Function equality

I was ready to let this wind down having gotten early on Evan’s definitive view that he would prefer functions be declared equal if they computed the same thing which really is impossible to compute. I just think that then argues for a type system mechanism to prevent such equality checks from sneaking into the code.

But I stirred the hornet’s nest and it seems some of my explanations for why this might matter have lead to more confusion.

First, on crashes, I refer again to message 5 in this thread. Function equality check crashes in Elm fall into a category that is both potentially detectable at compile time (unlike stack overflow) but aren’t caught. They can’t be caught at module load time the way cyclic references are. Instead, you have to actually perform the comparison and not have it short-circuited by referential equality. The net result is that this is a path to what could have been preventable crashes in production. It also leads to incidents like the recent case of someone here being puzzled at why comparing HTTP requests could crash. To understand why, you have to know that Decoders are basically wrappers around functions.

Second, utility and performance. From a performance standpoint, lazy HTML demonstrates the value of caching. What if one wanted to build a caching mechanism for something else? For example layout computations that could not be handled by HTML or queries filtering down a dictionary full of items or subscription computations. But more broadly, the thing that characterizes functional programming languages is that they are much more friendly to building data structures that include functions as a first class component. See, for example, the discussion earlier in this thread about building dictionaries with the comparison function baked into the data structure. But if function equality checks can crash, then these need to be treated as second-class data structures ineligible for equality tests.

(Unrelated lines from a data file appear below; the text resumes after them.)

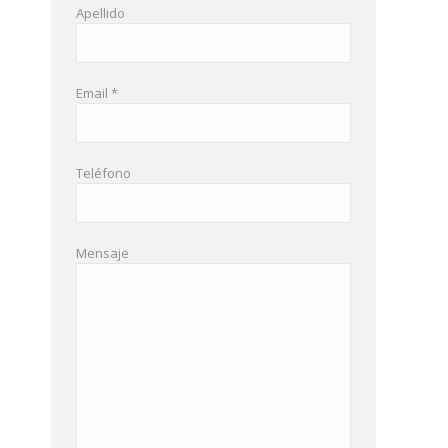
Apellido
Email *
Teléfono
Mensaje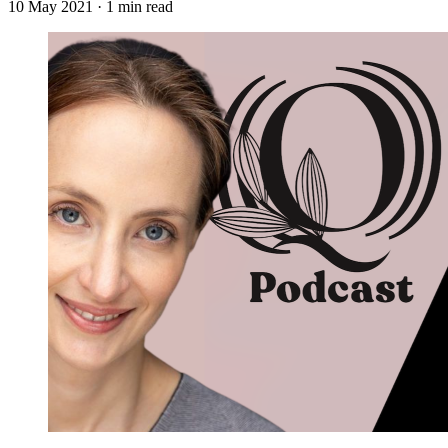
10 May 2021
· 1 min read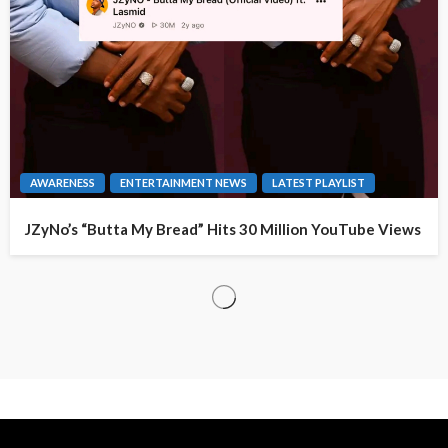
AWARENESS
ENTERTAINMENT NEWS
LATEST PLAYLIST
JZyNo’s “Butta My Bread” Hits 30 Million YouTube Views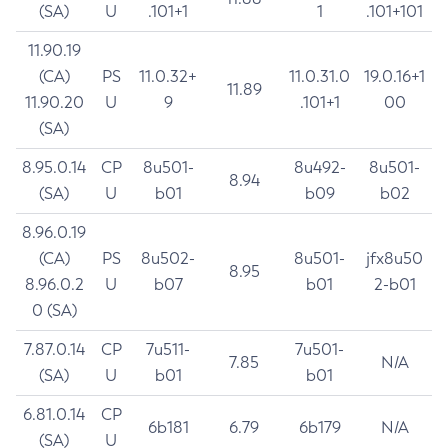
(SA)
U
.101+1
1
.101+101
11.90.19
(CA)
PS
11.0.32+
11.0.31.0
19.0.16+1
11.89
11.90.20
U
9
.101+1
00
(SA)
8.95.0.14
CP
8u501-
8u492-
8u501-
8.94
(SA)
U
b01
b09
b02
8.96.0.19
(CA)
PS
8u502-
8u501-
jfx8u50
8.95
8.96.0.2
U
b07
b01
2-b01
0 (SA)
7.87.0.14
CP
7u511-
7u501-
7.85
N/A
(SA)
U
b01
b01
6.81.0.14
CP
6b181
6.79
6b179
N/A
(SA)
U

Finally, solutions. There seem to be three ways out if one doesn’t just accept the risks inherent in the current state of affairs. One is a type-system mechanism to prohibit function equality tests and hence equality tests of anything containing functions. One is to just use referential equality for functions. In practice, this will work but it does break some ability to reason about programs since it breaks referential transparency. And one is something like the structural equality definition I outlined which has the downside of being harder to compute with Elm’s current JavaScript implementation.

And with that summary, barring any significant new arguments — I really did find the point about >> semantics interesting to consider — I will now just tell myself that I’ve already pointed to all of the key issues.